Consistent with its new position on private adoption, the Klein government has withdrawn from the case. But the Alberta Federation of Women United for Families (AFWUF) has asked the Calgary Court of Queen’s Bench for status as an amicus curiae–a friend of the court–that will argue on behalf of the current legislation.

Gary Courtney, lawyer of the lesbians trying to change the law, accused AFWUF of using tax dollars to fund their agenda–an accusation that was immediately echoed by the media. “We’re obviously rather frustrated,” he told the Edmonton Journal on April 22, “that a group that’s on the right-wing edge of Alberta society could roar in and pick up the flag for the government who had already basically thrown in the towel.

AFWUF lawyer Gerald Chipeur dismisses Mr. Courtney’s accusations. “An amicus is traditionally funded by the court,” he emphasizes. Furthermore, an amicus does not argue in favour of a political agenda–right-wing or otherwise–but simply questions whether the law is constitutional. “Our role,” he says, “is to ensure that both sides of the argument are voiced.”

Mr. Klein appears to prefer a one-sided argument. On April 22, he told reporters that the government is responding to Albertans’ moral support for gay private adoptions. “What we’re doing is a reflection of their opinions,” he said moments before the caucus meeting that approved Mr. Oberg’s plan. But public opinion hardly matters to Mr. Klein. “I don’t think there’ll be too much reaction because we’ve already made the decision and we’ve made it a matter of policy,” he said.

In fact, the government’s own polls show anything but overwhelming support among Albertans for the gay agenda. According to the 1998 Alberta Justice Issues Research report, only 48% of the approximately 1,000 people surveyed agree that Alberta laws should treat gay Albertans the same in terms of marriage, adoptions and foster parenting. Fifty-eight percent still believe that a “family” consists of a heterosexual couple or a single parent with children. Only 42% subscribe to the notion that any pair or group will suffice.

Even among Mr. Klein’s Conservative supporters, 45% stated that the government should take a strong legal stand against homosexual adoption, foster parenting and marriages. Forty-four percent of those polled stated that the government should not obey the Supreme Court if it mandated gay marriage or adoption.

The few studies that do exist indicate that children raised by homosexual couples are impacted by their environment. According to the Family Research Institute, an organization affiliated with British Columbia’s Trinity Western University, 8.9% of children raised in gay households will become gay themselves, compared to only 2.4% of children from heterosexual households. And 29% of children raised by at least one homosexual parent reported having an incestuous relationship with their parent, compared to less than one percent of children raised by heterosexuals.

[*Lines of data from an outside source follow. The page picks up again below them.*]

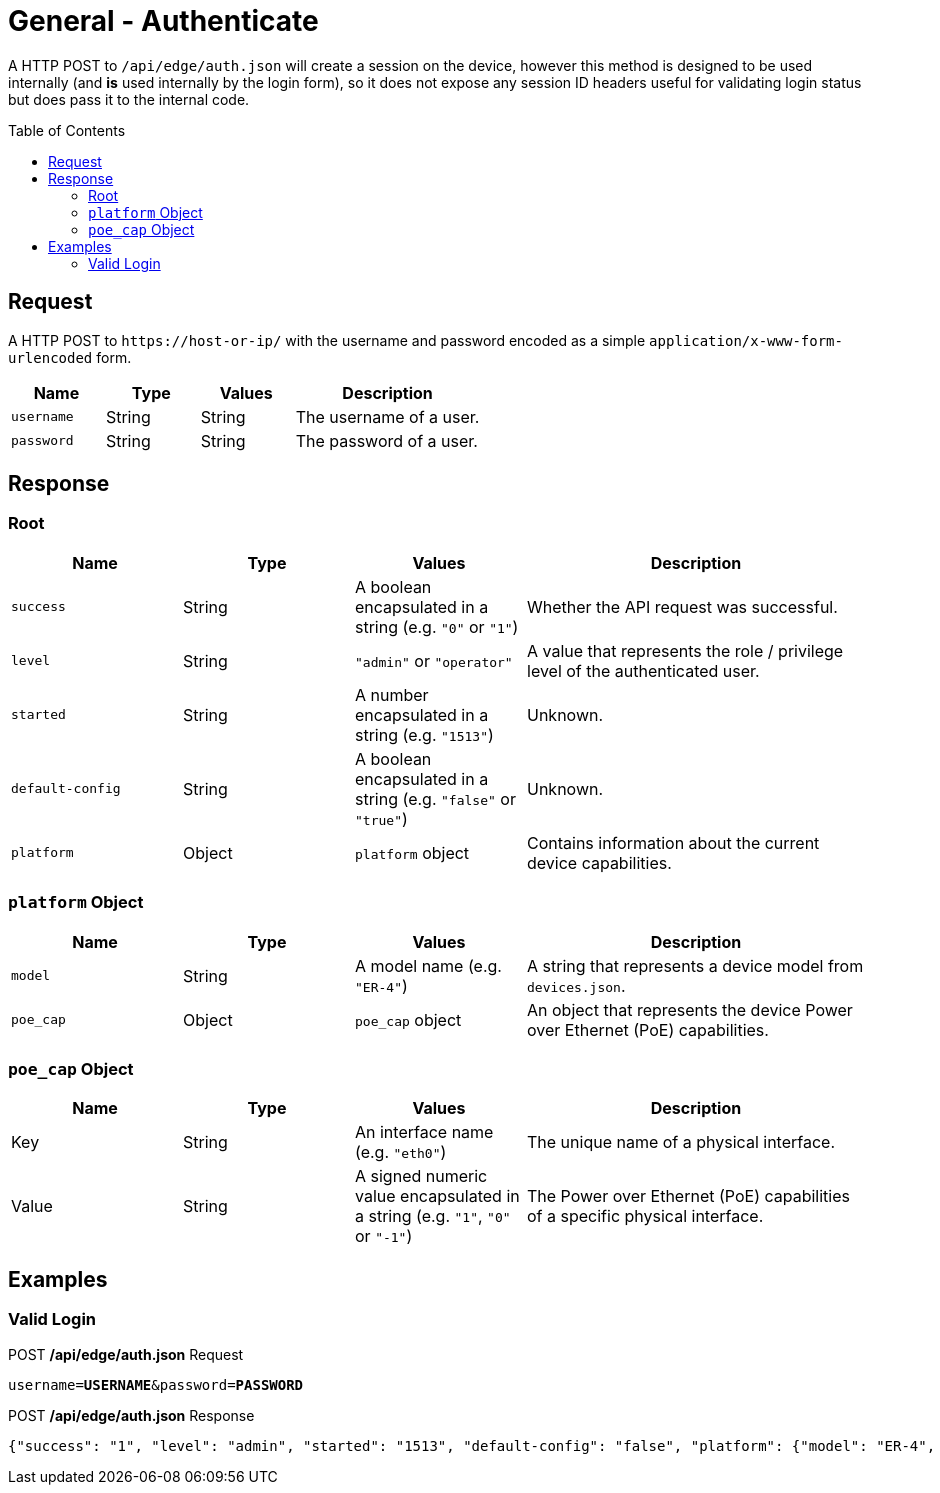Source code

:= General - Authenticate
:toc: preamble

A HTTP POST to `/api/edge/auth.json` will create a session on the device, however this method is designed to be used internally (and *is* used internally by the login form), so it does not expose any session ID headers useful for validating login status but does pass it to the internal code.

== Request

A HTTP POST to `\https://host-or-ip/` with the username and password encoded as a simple `application/x-www-form-urlencoded` form.

[cols="1,1,1,2", options="header"] 
|===
|Name
|Type
|Values
|Description

|`username`
|String
|String
|The username of a user.

|`password`
|String
|String
|The password of a user.
|===

== Response

=== Root

[cols="1,1,1,2", options="header"] 
|===
|Name
|Type
|Values
|Description

|`success`
|String
|A boolean encapsulated in a string (e.g. `"0"` or `"1"`)
|Whether the API request was successful.

|`level`
|String
|`"admin"` or `"operator"`
|A value that represents the role / privilege level of the authenticated user.

|`started`
|String
|A number encapsulated in a string (e.g. `"1513"`)
|Unknown.

|`default-config`
|String
|A boolean encapsulated in a string (e.g. `"false"` or `"true"`)
|Unknown.

|`platform`
|Object
|`platform` object
|Contains information about the current device capabilities.
|===

=== `platform` Object

[cols="1,1,1,2", options="header"] 
|===
|Name
|Type
|Values
|Description

|`model`
|String
|A model name (e.g. `"ER-4"`)
|A string that represents a device model from `devices.json`.

|`poe_cap`
|Object
|`poe_cap` object
|An object that represents the device Power over Ethernet (PoE) capabilities.
|===

=== `poe_cap` Object

[cols="1,1,1,2", options="header"] 
|===
|Name
|Type
|Values
|Description

|Key
|String
|An interface name (e.g. `"eth0"`)
|The unique name of a physical interface.

|Value
|String
|A signed numeric value encapsulated in a string  (e.g. `"1"`, `"0"` or `"-1"`)
|The Power over Ethernet (PoE) capabilities of a specific physical interface.
|===

== Examples

=== Valid Login


.POST */api/edge/auth.json* Request
[source,subs="+quotes"]
----
username=*USERNAME*&password=*PASSWORD*
----

.POST */api/edge/auth.json* Response
[source,json]
----
{"success": "1", "level": "admin", "started": "1513", "default-config": "false", "platform": {"model": "ER-4", "poe_cap": {"eth0": "0", "eth1": "0", "eth2": "0", "eth3": "0", "eth4": "-1"}}}
----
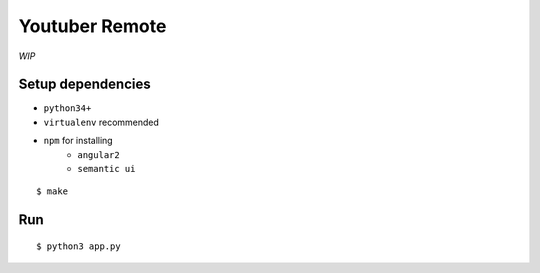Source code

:Youtuber Remote
===============================================================================

*WIP*


Setup dependencies
----------------------------------------------------------------------

- ``python34+``
- ``virtualenv`` recommended
- ``npm`` for installing
    + ``angular2``
    + ``semantic ui``

::

    $ make


Run
----------------------------------------------------------------------

::

    $ python3 app.py
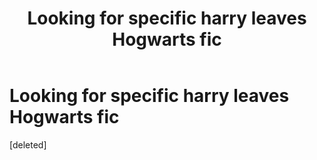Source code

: #+TITLE: Looking for specific harry leaves Hogwarts fic

* Looking for specific harry leaves Hogwarts fic
:PROPERTIES:
:Score: 1
:DateUnix: 1516113358.0
:DateShort: 2018-Jan-16
:FlairText: Fic Search
:END:
[deleted]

AFWUF president Hermina Dykxhoorn says the two cases in Calgary may not appear threatening to the public because the lesbian couples involved have been in long-term relationships, making those opposed to the adoption seem heartless. But Mrs. Dykxhoorn fears that if these women are successful, many other children will lose their right to have a mother and a father. “In the snap of a finger, everything may change,” she says. “If the government thinks gay activists will stop at private adoption, it’s very blind. No amount of giving in will satisfy their agenda.